▶ Extracted text

____

King Arthur: Legend of the Sword (2017)

10 Wednesday May 2017

Posted by dullwood68 in Movies

≈ 2 Comments

Tags

Action, Astrid Bergès-Frisbey, Camelot, Charlie Hunnam, Djimon Hounsou, Drama, Eric Bana, Excalibur, Fantasy, Guy Ritchie, Jude Law, Londinium, Review

D: Guy Ritchie / 126m

Cast: Charlie Hunnam, Astrid Bergès-Frisbey, Jude Law, Djimon Hounsou, Eric Bana, Aidan Gillen, Freddie Fox, Craig McGinlay, Tom Wu, Kingsley Ben-Adir, Neil Maskell, Annabelle Wallis, Geoff Bell, Poppy Delevingne, Bleu Landau, Peter Ferdinando, Mikael Persbrandt, Michael McElhatton

The tagline for King Arthur: Legend of the Sword is a simple yet effective one: “from nothing comes a king”. But to quote William Shakespeare (and with the most sincerest of apologies), a better tagline would be, “nothing will come of nothing”. In fact, there are several famous Shakespeare quotes that are apposite for Guy Ritchie’s latest outing, so in an effort to provide a unique review for a movie that offers nothing that is in the remotest sense “unique”, here are some of the Bard’s most well known pieces of dialogue, and their relevance to King Arthur: Legend of the Sword.

“Now is the winter of our discontent” (Richard III) – strictly speaking, it’s spring right now, but the sentiment remains the same whatever the season. Ritchie, along with co-screenwriters Joby Harold and Lionel Wigram (his producing partner), offers audiences a King Arthur re-style that lurches from one CGI-heavy action sequence to another, all of which are edited in such a way as to remove every last ounce of excitement from every single one of them.

____

▶ Exercise data
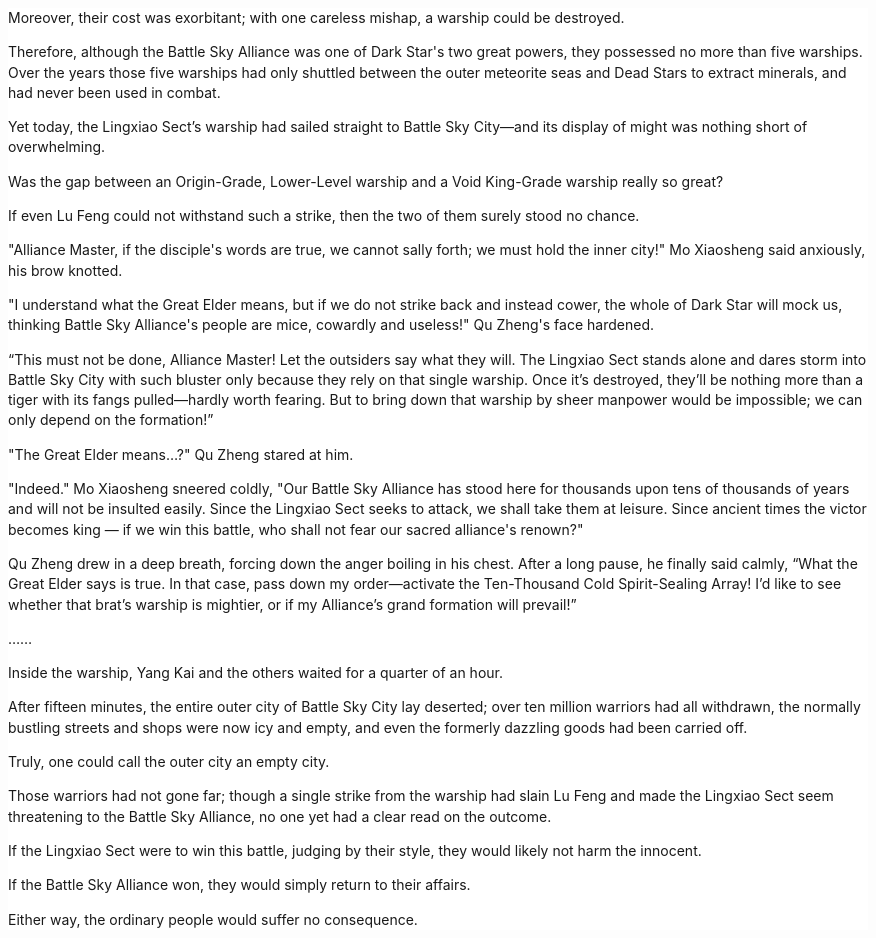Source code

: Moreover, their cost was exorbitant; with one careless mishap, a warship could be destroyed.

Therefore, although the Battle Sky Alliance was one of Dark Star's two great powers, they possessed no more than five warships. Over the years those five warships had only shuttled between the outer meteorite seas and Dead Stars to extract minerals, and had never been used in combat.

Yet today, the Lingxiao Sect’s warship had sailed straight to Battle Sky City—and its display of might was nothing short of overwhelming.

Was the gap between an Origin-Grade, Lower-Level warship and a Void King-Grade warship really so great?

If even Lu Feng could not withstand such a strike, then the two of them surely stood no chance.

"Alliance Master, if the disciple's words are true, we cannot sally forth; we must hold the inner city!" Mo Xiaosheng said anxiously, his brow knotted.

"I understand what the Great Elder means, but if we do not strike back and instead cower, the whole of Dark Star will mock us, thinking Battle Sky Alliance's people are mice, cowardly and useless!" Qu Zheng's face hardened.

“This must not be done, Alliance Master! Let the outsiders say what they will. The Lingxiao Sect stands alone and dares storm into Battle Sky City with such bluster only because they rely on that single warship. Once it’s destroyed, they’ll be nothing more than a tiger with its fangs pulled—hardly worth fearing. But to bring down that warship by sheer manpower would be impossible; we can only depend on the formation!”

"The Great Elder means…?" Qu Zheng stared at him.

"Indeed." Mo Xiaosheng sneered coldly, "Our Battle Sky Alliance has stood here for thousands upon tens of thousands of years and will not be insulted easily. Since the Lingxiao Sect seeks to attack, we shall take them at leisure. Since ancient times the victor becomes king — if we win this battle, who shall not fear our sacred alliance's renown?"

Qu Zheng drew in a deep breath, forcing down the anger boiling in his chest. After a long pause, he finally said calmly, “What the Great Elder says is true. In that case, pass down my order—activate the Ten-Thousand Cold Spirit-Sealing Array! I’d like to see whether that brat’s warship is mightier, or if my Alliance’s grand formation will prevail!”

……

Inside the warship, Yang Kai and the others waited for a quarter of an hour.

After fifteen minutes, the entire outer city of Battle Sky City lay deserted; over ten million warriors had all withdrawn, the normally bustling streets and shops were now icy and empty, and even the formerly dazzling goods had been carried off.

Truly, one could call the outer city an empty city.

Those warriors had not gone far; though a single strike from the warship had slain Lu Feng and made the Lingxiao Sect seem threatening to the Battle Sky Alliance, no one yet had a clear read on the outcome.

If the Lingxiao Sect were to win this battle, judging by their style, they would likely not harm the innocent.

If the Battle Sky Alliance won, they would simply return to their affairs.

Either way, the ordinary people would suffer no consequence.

____

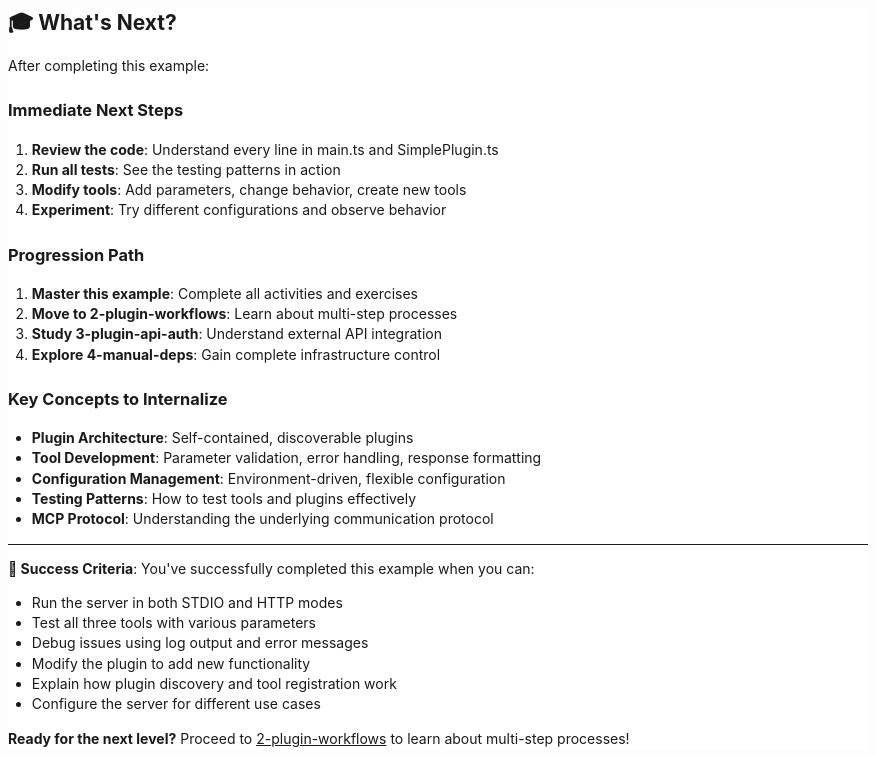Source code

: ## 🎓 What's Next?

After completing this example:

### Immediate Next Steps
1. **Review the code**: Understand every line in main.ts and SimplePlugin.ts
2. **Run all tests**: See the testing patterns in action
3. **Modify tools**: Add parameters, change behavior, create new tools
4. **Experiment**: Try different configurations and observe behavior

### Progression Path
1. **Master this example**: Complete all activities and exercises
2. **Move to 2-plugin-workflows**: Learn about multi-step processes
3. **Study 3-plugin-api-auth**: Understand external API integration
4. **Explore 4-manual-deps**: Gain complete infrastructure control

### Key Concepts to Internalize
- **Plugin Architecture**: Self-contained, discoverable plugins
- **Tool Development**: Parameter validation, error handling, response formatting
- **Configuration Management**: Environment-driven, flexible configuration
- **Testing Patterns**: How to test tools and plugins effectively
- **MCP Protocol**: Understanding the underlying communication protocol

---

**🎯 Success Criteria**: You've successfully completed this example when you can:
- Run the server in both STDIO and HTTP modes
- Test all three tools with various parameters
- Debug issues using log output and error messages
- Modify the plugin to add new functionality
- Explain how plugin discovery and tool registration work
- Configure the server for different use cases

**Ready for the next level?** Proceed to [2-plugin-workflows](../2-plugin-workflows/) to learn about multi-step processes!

____

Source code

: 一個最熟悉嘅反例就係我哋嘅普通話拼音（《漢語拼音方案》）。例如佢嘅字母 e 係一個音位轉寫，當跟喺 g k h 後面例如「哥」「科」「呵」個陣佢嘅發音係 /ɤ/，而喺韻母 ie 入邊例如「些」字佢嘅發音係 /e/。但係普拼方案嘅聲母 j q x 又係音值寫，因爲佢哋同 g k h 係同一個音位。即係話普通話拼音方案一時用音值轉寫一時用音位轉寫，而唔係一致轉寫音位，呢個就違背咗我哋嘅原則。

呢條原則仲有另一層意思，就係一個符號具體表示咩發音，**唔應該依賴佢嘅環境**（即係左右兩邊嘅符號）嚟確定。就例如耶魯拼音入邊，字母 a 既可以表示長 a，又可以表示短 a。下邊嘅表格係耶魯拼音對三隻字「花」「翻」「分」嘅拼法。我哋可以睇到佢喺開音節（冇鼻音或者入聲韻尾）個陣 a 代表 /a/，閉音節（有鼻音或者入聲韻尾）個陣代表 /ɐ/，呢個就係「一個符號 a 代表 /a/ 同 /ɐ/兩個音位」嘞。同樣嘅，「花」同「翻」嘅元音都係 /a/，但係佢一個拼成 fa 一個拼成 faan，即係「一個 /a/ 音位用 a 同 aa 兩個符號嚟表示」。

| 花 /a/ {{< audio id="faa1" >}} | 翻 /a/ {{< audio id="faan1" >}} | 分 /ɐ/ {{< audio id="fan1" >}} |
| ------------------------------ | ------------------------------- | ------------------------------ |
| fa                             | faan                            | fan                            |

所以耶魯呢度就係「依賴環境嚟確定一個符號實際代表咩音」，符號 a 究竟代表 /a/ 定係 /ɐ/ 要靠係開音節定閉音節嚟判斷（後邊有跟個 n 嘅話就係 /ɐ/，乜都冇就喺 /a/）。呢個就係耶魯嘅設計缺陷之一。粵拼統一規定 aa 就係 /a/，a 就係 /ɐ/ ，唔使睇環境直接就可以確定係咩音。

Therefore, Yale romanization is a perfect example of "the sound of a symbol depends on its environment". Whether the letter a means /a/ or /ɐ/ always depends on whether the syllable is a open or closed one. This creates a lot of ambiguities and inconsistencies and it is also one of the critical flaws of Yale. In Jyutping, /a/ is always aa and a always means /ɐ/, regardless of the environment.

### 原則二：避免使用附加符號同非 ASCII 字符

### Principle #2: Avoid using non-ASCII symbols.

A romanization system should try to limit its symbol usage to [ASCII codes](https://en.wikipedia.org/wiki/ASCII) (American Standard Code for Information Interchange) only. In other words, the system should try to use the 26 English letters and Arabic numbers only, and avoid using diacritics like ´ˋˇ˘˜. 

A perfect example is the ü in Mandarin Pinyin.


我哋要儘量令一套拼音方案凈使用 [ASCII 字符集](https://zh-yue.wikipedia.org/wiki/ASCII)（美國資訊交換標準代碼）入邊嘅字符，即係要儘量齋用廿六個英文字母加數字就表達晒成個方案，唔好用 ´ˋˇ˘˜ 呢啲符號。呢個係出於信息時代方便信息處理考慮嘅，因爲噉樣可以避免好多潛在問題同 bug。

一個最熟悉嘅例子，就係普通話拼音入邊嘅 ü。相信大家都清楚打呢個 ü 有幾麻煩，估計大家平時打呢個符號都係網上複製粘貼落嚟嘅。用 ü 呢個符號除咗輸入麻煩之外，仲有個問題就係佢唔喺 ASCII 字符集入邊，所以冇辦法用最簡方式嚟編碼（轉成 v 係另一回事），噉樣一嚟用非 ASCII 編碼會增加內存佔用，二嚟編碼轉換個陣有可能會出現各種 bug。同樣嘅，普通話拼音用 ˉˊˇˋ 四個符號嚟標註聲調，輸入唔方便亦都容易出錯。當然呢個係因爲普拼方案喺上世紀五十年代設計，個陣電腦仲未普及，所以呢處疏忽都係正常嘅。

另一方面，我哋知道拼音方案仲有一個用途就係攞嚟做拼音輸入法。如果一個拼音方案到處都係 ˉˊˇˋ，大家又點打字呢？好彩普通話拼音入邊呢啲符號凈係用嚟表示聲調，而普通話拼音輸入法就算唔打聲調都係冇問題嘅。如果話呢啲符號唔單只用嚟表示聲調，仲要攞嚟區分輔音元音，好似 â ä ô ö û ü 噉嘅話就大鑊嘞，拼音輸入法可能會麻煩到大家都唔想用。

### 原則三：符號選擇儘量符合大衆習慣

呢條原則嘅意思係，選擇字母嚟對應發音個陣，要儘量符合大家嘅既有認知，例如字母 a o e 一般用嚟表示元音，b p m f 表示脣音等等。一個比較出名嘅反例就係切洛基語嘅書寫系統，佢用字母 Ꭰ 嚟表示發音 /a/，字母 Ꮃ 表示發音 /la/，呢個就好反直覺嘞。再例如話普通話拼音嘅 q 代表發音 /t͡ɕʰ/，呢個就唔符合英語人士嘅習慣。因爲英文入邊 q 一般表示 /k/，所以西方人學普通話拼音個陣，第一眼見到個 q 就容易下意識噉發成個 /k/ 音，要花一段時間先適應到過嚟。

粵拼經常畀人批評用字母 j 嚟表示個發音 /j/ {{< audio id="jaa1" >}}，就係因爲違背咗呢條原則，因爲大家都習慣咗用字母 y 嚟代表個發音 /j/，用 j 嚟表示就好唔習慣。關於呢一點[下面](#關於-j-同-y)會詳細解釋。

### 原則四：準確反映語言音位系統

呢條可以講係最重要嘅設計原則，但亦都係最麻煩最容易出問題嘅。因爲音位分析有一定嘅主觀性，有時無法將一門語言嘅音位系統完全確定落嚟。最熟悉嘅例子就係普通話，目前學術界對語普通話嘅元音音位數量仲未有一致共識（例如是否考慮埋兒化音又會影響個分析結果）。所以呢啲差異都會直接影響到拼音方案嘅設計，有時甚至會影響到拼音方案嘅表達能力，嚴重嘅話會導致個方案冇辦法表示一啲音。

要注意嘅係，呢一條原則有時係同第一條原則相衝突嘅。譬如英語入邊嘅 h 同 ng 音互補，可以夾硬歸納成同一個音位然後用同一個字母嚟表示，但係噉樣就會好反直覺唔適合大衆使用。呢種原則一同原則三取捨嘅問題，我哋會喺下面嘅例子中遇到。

____

▶ What needs to be done
Reproduce the King Arthur film review above word for word, from its title line through its final sentence.

▶ Result of the exercise
King Arthur: Legend of the Sword (2017)

10 Wednesday May 2017

Posted by dullwood68 in Movies

≈ 2 Comments

Tags

Action, Astrid Bergès-Frisbey, Camelot, Charlie Hunnam, Djimon Hounsou, Drama, Eric Bana, Excalibur, Fantasy, Guy Ritchie, Jude Law, Londinium, Review

D: Guy Ritchie / 126m

Cast: Charlie Hunnam, Astrid Bergès-Frisbey, Jude Law, Djimon Hounsou, Eric Bana, Aidan Gillen, Freddie Fox, Craig McGinlay, Tom Wu, Kingsley Ben-Adir, Neil Maskell, Annabelle Wallis, Geoff Bell, Poppy Delevingne, Bleu Landau, Peter Ferdinando, Mikael Persbrandt, Michael McElhatton

The tagline for King Arthur: Legend of the Sword is a simple yet effective one: “from nothing comes a king”. But to quote William Shakespeare (and with the most sincerest of apologies), a better tagline would be, “nothing will come of nothing”. In fact, there are several famous Shakespeare quotes that are apposite for Guy Ritchie’s latest outing, so in an effort to provide a unique review for a movie that offers nothing that is in the remotest sense “unique”, here are some of the Bard’s most well known pieces of dialogue, and their relevance to King Arthur: Legend of the Sword.

“Now is the winter of our discontent” (Richard III) – strictly speaking, it’s spring right now, but the sentiment remains the same whatever the season. Ritchie, along with co-screenwriters Joby Harold and Lionel Wigram (his producing partner), offers audiences a King Arthur re-style that lurches from one CGI-heavy action sequence to another, all of which are edited in such a way as to remove every last ounce of excitement from every single one of them.